## AIM OF THE TASK:
Restate word for word the part of the material that runs from the line containing "Figure 1. Illustrative summary of the" through its final line, inclusive, minus the pictures.

+===+

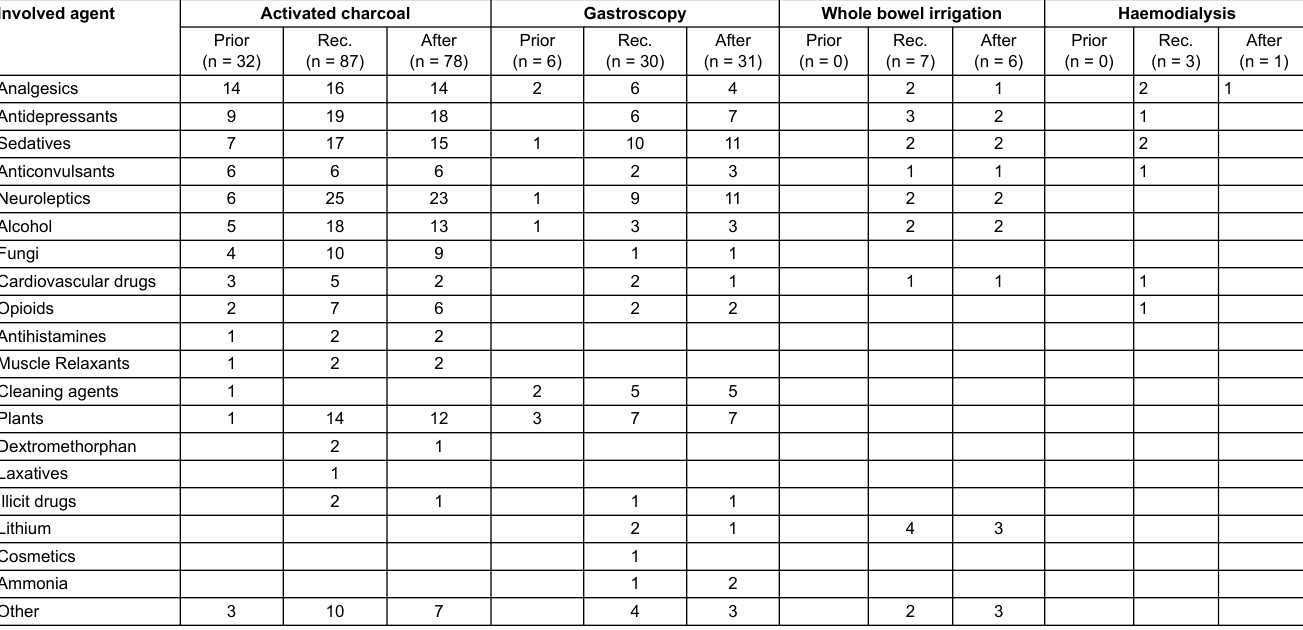
After = after consultation; Prior = before consultation; Rec. =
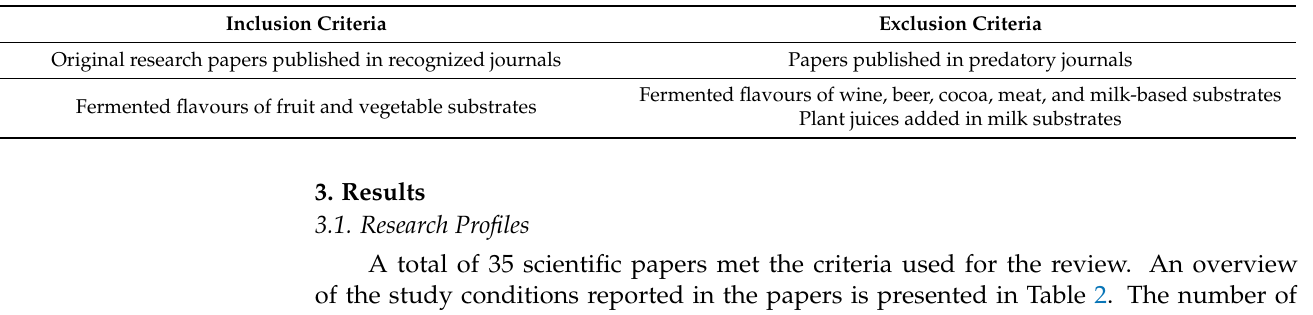
Table 1. Inclusion and exclusion criteria for screening papers.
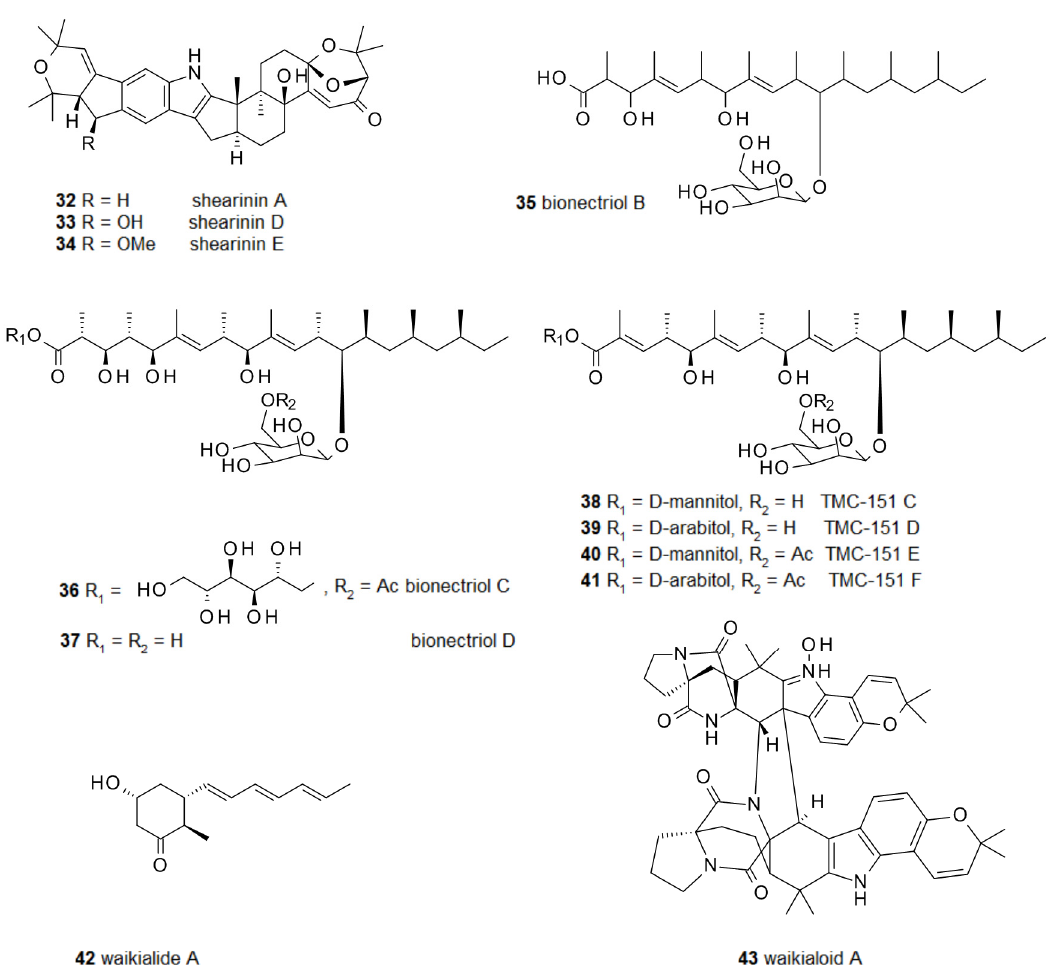
Figure 4. Relatively complex secondary metabolites from fungi directed against biofilms of C. albicans .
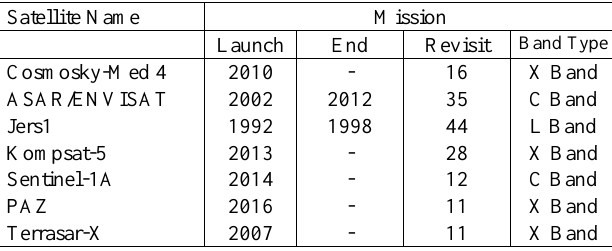
Table 1. Kinds of Radar Products and Missions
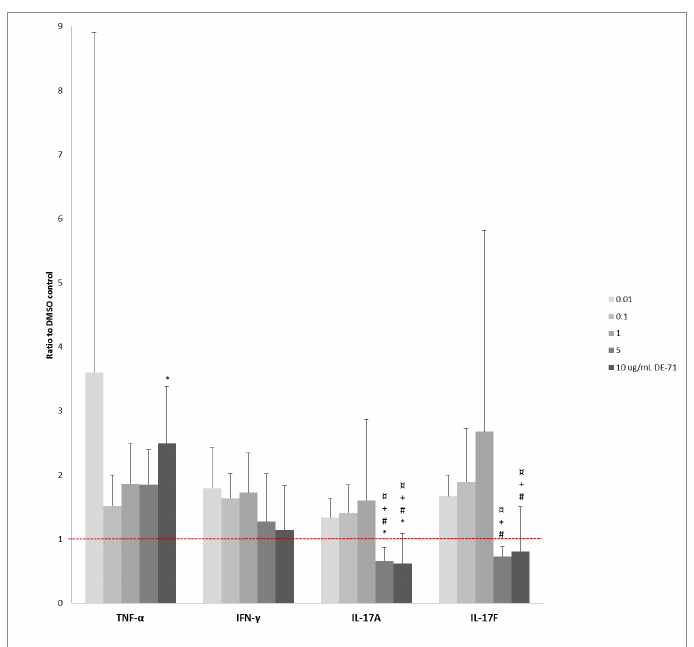
Fig 2. Influence of DE-71 on cytokine responses of PBMCs. Mean + SD of secretion of TNF- α , IFN- γ , IL- 17A, and IL-17F from DE-71 exposed and PHA-L-stimulated PBMCs are shown as ratios to the respective DMSO controls. The red dotted line indicates the level of the DMSO controls (ratio = 1). * = p < 0.05 compared to DMSO control, # = p < 0.05 compared to 0.01 μ g/mL DE-71, + = p < 0.05 compared to 0.1 μ g/mL DE-71, ¤ = p < 0.05 compared to 1 μ g/mL DE-71. PBMC: peripheral mononuclear cells, PHA-L: phytohemagglutinin-L, TNF- α : tumor necrosis factor- α , IFN- γ : interferon- γ , IL-17A: interleukin-17a, IL-17F: interleukin-17F DMSO = dimethyl sulfoxide, SD = standard deviation.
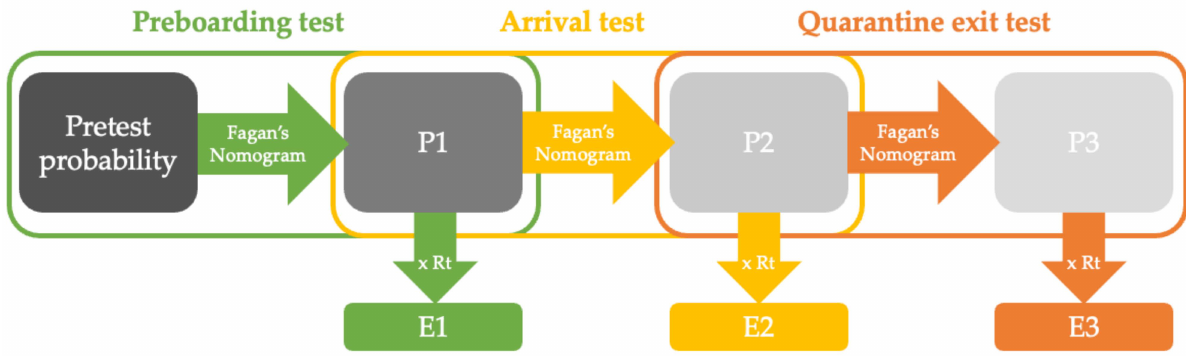
Figure 1. Illustrative summary of the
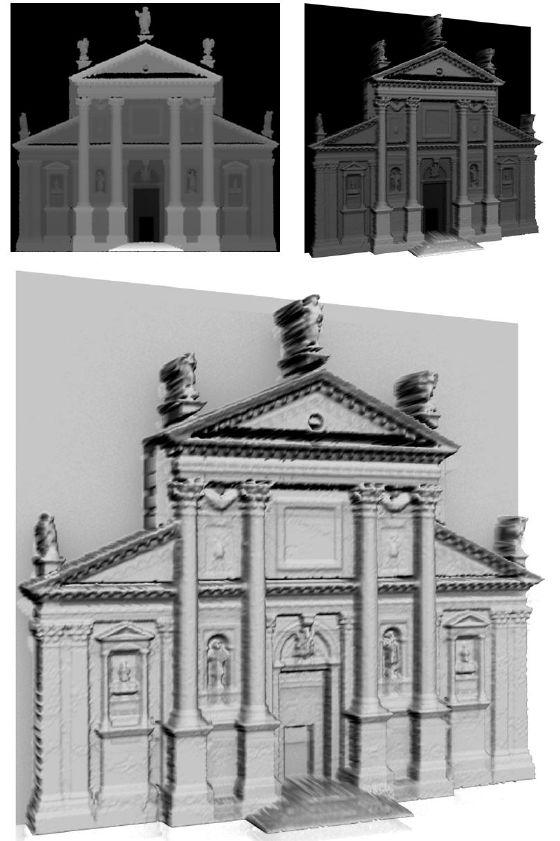
Figure 7. San Giorgio Maggiore in Venice.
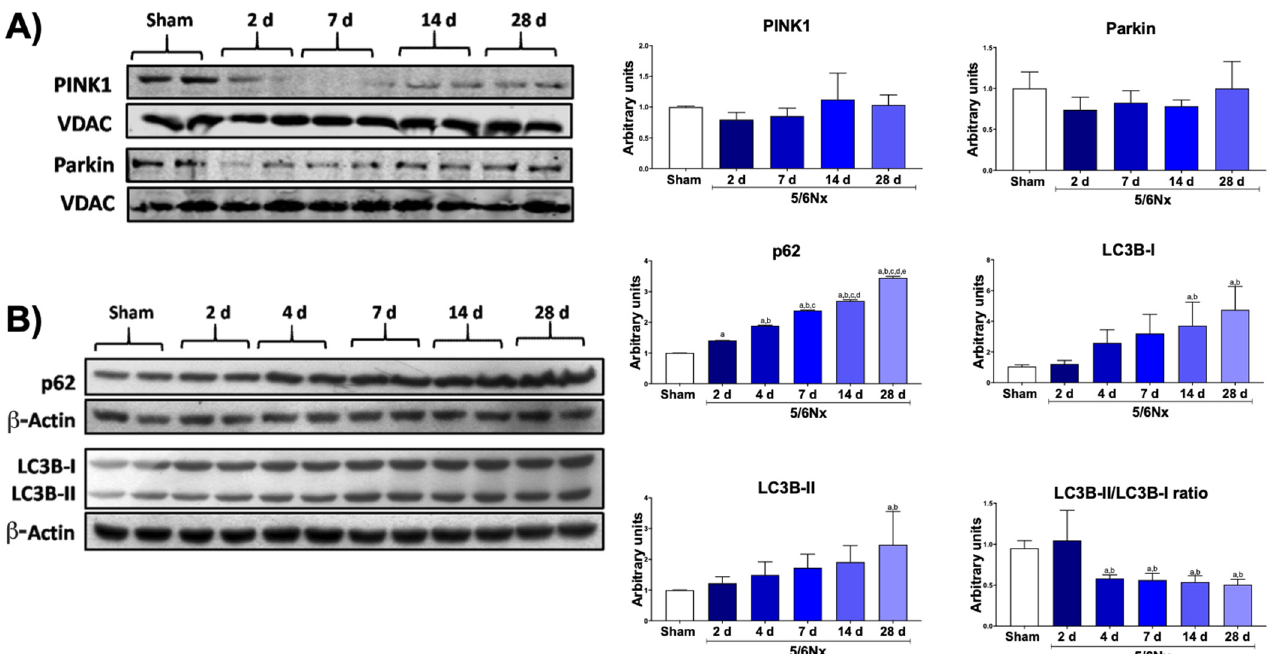
Figure 5. Alteration in mitophagy and autophagy markers in remnant mass. ( A ) Western blots and their quantifications of mitophagy proteins: phosphate and tensin homolog (PTEN)-induced kinase 1 (PINK1) and PARKIN in isolated mitochondria. Voltage-dependent anion channel (VDAC) was used as loading control. ( B ) Western blots and their quantifications of autophagy proteins: p62 and microtubule-associated proteins 1A/1B light chain 3B I and II (LC3B-I/II). β -Actin was used as loading control. Data are the mean ± SEM, n = 4. Tukey test. a = p ≤ 0.05 vs. sham, b = p ≤ 0.05 vs. 2 days, c = p ≤ 0.05 vs. 4 days, d = p ≤ 0.05 vs. 7 days, e = p ≤ 0.05 vs. 14 days, 5/6Nx = 5/6 nephrectomy, d = days after 5/6Nx, sham = simulated operation/control group.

+===+

## ANSWER TO THIS TASK:
Figure 1. Illustrative summary of the
Figure 7. San Giorgio Maggiore in Venice.
Figure 5. Alteration in mitophagy and autophagy markers in remnant mass. ( A ) Western blots and their quantifications of mitophagy proteins: phosphate and tensin homolog (PTEN)-induced kinase 1 (PINK1) and PARKIN in isolated mitochondria. Voltage-dependent anion channel (VDAC) was used as loading control. ( B ) Western blots and their quantifications of autophagy proteins: p62 and microtubule-associated proteins 1A/1B light chain 3B I and II (LC3B-I/II). β -Actin was used as loading control. Data are the mean ± SEM, n = 4. Tukey test. a = p ≤ 0.05 vs. sham, b = p ≤ 0.05 vs. 2 days, c = p ≤ 0.05 vs. 4 days, d = p ≤ 0.05 vs. 7 days, e = p ≤ 0.05 vs. 14 days, 5/6Nx = 5/6 nephrectomy, d = days after 5/6Nx, sham = simulated operation/control group.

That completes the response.